* START Given records *

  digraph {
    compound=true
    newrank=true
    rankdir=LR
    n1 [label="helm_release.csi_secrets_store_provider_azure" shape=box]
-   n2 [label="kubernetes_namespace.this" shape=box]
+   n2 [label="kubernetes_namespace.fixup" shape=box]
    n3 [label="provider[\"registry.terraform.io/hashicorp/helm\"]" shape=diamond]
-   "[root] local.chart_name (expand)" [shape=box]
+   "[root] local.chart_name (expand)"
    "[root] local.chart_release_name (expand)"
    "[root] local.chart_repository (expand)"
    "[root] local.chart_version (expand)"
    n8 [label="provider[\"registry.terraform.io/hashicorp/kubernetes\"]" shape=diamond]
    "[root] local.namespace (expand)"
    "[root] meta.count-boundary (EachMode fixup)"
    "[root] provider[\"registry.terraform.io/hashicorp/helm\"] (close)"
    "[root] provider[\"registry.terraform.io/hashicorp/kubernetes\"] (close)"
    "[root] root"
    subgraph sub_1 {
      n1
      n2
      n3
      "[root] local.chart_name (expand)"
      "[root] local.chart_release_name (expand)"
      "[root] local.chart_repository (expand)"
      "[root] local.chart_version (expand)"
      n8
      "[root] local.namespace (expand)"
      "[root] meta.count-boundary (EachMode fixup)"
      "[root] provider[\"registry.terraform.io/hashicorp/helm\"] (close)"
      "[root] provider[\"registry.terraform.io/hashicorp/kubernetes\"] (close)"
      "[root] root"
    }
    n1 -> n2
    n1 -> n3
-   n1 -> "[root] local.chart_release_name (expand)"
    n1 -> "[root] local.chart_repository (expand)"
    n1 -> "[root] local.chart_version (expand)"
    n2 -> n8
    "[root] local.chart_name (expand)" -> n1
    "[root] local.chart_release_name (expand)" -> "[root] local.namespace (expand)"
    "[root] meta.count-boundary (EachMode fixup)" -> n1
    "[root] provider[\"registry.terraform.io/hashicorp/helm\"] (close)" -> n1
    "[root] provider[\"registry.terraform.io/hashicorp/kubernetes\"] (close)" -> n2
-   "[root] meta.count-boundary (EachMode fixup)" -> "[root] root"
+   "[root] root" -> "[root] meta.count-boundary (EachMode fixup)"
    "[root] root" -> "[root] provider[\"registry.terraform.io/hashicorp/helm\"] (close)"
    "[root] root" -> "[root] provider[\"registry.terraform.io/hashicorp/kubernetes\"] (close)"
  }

* END Given records *

* Given request: Write out every line of the records above again, character for character.

* Finished task:
  digraph {
    compound=true
    newrank=true
    rankdir=LR
    n1 [label="helm_release.csi_secrets_store_provider_azure" shape=box]
-   n2 [label="kubernetes_namespace.this" shape=box]
+   n2 [label="kubernetes_namespace.fixup" shape=box]
    n3 [label="provider[\"registry.terraform.io/hashicorp/helm\"]" shape=diamond]
-   "[root] local.chart_name (expand)" [shape=box]
+   "[root] local.chart_name (expand)"
    "[root] local.chart_release_name (expand)"
    "[root] local.chart_repository (expand)"
    "[root] local.chart_version (expand)"
    n8 [label="provider[\"registry.terraform.io/hashicorp/kubernetes\"]" shape=diamond]
    "[root] local.namespace (expand)"
    "[root] meta.count-boundary (EachMode fixup)"
    "[root] provider[\"registry.terraform.io/hashicorp/helm\"] (close)"
    "[root] provider[\"registry.terraform.io/hashicorp/kubernetes\"] (close)"
    "[root] root"
    subgraph sub_1 {
      n1
      n2
      n3
      "[root] local.chart_name (expand)"
      "[root] local.chart_release_name (expand)"
      "[root] local.chart_repository (expand)"
      "[root] local.chart_version (expand)"
      n8
      "[root] local.namespace (expand)"
      "[root] meta.count-boundary (EachMode fixup)"
      "[root] provider[\"registry.terraform.io/hashicorp/helm\"] (close)"
      "[root] provider[\"registry.terraform.io/hashicorp/kubernetes\"] (close)"
      "[root] root"
    }
    n1 -> n2
    n1 -> n3
-   n1 -> "[root] local.chart_release_name (expand)"
    n1 -> "[root] local.chart_repository (expand)"
    n1 -> "[root] local.chart_version (expand)"
    n2 -> n8
    "[root] local.chart_name (expand)" -> n1
    "[root] local.chart_release_name (expand)" -> "[root] local.namespace (expand)"
    "[root] meta.count-boundary (EachMode fixup)" -> n1
    "[root] provider[\"registry.terraform.io/hashicorp/helm\"] (close)" -> n1
    "[root] provider[\"registry.terraform.io/hashicorp/kubernetes\"] (close)" -> n2
-   "[root] meta.count-boundary (EachMode fixup)" -> "[root] root"
+   "[root] root" -> "[root] meta.count-boundary (EachMode fixup)"
    "[root] root" -> "[root] provider[\"registry.terraform.io/hashicorp/helm\"] (close)"
    "[root] root" -> "[root] provider[\"registry.terraform.io/hashicorp/kubernetes\"] (close)"
  }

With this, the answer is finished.